Estelle makes no comment, but her aura ripples with amusement. I look beyond her mere aura, though. I see what her own soul looks like in the astral plane.

It's horrible. While mine and Basalt's souls look like endless living vines, Estelle's soul is truncated and withered, continuously bleeding off aether. Only a handful of roots desperately clinging to an object somewhere nearby keep her from drifting away entirely.

I do not believe that she's capable of telling me how to safely do what she described at all. I don't even believe she was even telling the truth about what she was trying to do. Attempting to attain immortality by tethering her soul to a phylactery should not have resulted in this.

"What are you seeing, little reincarnator?" Estelle asks.

"I unlocked [Astral Vision] last night," I say. "And whatever you did to yourself, I don't want to do it to myself."

"Ah," Estelle says, nodding. "Yes, do not make my mistake."

"What were you really trying to do?" I ask.

Estelle gazes off at nothing, but I'd imagine she's looking at something with soul vision. "Tell me, Drake. Do you know how aether cores are formed?"

"Not really, no," I say.

"Drink your tea and take a close look at your previous life's representation in the conceptual plane."

I nod, and oblige her. The life immediately previous to this one is bright and strong, like a tentacle-apple ready to burst from the vine.

"What rank would you say your last life was?" Estelle asks.

I could guess, but I have a better way to check this.

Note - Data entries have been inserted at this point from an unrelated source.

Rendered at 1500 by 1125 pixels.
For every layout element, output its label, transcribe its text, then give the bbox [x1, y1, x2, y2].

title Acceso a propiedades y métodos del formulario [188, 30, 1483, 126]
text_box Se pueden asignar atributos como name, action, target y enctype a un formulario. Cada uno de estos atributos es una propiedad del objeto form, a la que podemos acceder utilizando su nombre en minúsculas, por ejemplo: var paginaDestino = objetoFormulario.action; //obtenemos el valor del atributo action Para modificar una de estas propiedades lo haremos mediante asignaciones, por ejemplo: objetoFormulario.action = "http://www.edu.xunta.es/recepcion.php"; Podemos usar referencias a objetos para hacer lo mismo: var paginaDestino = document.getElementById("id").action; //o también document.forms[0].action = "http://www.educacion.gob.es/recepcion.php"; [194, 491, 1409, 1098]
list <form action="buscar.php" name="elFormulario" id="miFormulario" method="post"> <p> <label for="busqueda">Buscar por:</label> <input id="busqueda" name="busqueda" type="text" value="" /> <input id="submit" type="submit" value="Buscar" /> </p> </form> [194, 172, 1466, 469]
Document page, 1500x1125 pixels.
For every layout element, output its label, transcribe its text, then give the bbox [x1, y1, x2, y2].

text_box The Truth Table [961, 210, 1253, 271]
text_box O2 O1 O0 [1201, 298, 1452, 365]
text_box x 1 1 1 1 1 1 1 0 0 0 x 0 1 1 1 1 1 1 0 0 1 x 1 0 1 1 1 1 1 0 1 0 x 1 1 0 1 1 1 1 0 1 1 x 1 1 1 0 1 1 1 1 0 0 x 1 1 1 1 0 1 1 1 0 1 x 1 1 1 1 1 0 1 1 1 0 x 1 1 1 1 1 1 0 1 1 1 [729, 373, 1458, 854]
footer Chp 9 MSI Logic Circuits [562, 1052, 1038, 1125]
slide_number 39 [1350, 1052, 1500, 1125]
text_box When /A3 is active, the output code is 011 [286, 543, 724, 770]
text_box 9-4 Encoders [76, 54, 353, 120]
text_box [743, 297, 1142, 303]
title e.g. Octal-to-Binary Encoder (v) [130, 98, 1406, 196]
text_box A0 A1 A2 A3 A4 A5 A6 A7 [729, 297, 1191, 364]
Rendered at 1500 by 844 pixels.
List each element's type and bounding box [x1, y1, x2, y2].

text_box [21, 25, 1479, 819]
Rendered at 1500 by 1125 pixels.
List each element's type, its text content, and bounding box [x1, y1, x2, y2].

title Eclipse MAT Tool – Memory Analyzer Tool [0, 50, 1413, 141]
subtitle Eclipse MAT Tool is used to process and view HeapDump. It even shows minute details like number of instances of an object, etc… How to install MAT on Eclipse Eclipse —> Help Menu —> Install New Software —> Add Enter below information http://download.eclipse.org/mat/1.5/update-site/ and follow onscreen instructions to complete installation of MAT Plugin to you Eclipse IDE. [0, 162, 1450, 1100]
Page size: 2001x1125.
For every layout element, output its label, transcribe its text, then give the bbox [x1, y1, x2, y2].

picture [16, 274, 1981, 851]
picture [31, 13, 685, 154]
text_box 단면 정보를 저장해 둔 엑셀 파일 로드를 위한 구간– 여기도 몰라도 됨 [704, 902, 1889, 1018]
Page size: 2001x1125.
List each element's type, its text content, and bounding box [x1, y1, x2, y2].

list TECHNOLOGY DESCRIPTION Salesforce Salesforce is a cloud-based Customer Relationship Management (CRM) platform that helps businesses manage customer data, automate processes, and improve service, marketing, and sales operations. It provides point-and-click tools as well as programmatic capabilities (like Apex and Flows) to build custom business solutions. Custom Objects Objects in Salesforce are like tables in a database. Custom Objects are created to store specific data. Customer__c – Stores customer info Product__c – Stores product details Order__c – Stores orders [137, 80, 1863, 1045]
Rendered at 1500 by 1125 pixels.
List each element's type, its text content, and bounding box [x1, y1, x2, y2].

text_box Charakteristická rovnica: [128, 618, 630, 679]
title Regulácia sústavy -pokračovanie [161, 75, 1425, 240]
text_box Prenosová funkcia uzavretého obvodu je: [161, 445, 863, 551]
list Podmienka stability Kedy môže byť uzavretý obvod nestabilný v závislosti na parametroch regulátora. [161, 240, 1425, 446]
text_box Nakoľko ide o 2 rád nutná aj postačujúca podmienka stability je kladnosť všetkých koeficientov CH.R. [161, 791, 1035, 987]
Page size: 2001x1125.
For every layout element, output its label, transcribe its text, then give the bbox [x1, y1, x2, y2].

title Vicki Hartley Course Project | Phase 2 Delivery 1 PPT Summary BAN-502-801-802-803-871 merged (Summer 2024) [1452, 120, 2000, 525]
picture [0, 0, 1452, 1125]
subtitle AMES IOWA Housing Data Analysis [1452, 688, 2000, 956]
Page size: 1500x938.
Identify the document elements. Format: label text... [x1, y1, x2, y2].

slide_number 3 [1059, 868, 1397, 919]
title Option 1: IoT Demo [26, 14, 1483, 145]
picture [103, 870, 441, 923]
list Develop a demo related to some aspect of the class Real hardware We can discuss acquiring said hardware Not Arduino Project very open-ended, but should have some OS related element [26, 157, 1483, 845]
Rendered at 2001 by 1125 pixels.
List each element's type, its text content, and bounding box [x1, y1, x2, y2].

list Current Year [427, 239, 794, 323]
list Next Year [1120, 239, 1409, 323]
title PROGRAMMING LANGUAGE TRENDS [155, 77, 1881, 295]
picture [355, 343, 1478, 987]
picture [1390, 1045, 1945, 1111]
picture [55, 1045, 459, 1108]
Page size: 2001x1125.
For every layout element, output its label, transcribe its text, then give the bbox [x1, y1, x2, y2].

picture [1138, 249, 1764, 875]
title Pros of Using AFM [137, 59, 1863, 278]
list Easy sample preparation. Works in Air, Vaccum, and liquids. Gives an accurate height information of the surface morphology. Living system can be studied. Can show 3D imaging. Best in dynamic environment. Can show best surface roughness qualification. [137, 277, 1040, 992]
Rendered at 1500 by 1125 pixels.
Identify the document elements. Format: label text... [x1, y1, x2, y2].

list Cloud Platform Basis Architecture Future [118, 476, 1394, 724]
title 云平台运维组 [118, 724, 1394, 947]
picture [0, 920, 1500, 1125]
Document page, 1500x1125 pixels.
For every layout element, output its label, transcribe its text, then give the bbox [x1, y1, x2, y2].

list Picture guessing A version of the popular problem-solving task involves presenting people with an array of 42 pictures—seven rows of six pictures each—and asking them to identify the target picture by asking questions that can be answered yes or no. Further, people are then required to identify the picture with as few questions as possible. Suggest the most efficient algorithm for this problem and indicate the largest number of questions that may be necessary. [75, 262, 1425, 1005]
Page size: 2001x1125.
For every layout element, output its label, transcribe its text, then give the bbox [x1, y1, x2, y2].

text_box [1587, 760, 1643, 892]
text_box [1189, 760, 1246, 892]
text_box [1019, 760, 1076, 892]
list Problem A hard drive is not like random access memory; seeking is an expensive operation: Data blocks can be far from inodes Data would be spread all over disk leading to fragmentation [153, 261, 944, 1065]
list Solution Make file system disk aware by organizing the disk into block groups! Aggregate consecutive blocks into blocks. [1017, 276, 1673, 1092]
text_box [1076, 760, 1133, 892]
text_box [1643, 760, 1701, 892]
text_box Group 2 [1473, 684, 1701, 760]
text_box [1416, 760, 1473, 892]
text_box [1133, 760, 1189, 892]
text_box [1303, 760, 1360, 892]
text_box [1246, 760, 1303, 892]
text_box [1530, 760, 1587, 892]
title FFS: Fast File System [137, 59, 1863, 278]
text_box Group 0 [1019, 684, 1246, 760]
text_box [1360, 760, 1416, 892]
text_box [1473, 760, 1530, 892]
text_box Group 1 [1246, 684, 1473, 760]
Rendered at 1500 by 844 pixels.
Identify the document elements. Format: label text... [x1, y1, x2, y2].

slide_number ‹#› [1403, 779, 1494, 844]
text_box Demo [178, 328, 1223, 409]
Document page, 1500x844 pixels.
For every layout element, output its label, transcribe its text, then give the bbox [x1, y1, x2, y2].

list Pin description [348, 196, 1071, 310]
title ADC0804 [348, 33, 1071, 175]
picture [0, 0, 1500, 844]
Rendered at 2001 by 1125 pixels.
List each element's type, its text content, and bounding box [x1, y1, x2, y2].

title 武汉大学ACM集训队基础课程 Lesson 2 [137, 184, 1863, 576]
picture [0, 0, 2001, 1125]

I throw my readings into [Aspect Analysis].

Category Reincarnator Race Human Gender Male Class Monk Status Dead Rank Divine Aspect Air

Skills increased: Clairvoyance (Aspect Analysis), Recollection (Astral Vision)

"Divine!? What?"

Estelle nods. "An aether core is born when a soul surpasses Divine rank and reaches the critical point that their aether has compressed enough to form a core."

"I thought they were aliens," I say. "The remnants of dead stars."

"Most of them are just long-dead humans," Estelle says. "But eons wear away the humanity they may have borne in life, so they may as well be alien to us. My previous life, too, reached Divine rank. I sought to attain apotheosis."

"You're only Heroic rank in this life, though," I say.

Estelle nods. "I got impatient. I thought it would be enough. It was not. The rest of me was still anchored to the Great Orb and snapped back there once separated from this me."

"So you think my past life could also have become a god?" I ask.

"He still can."

"Forgive me if I'm not going to take your word on it or copy your methods considering what your astral imprint looks like."

"I know what I did wrong," Estelle says.

"That's fantastic," I say flatly. "I don't care."

"Very well. I will teach you what I am able. Do with that knowledge as you choose. As you say, I am but a mere Heroic, and I am certain that you will one day surpass me should misfortune fail to bring you down."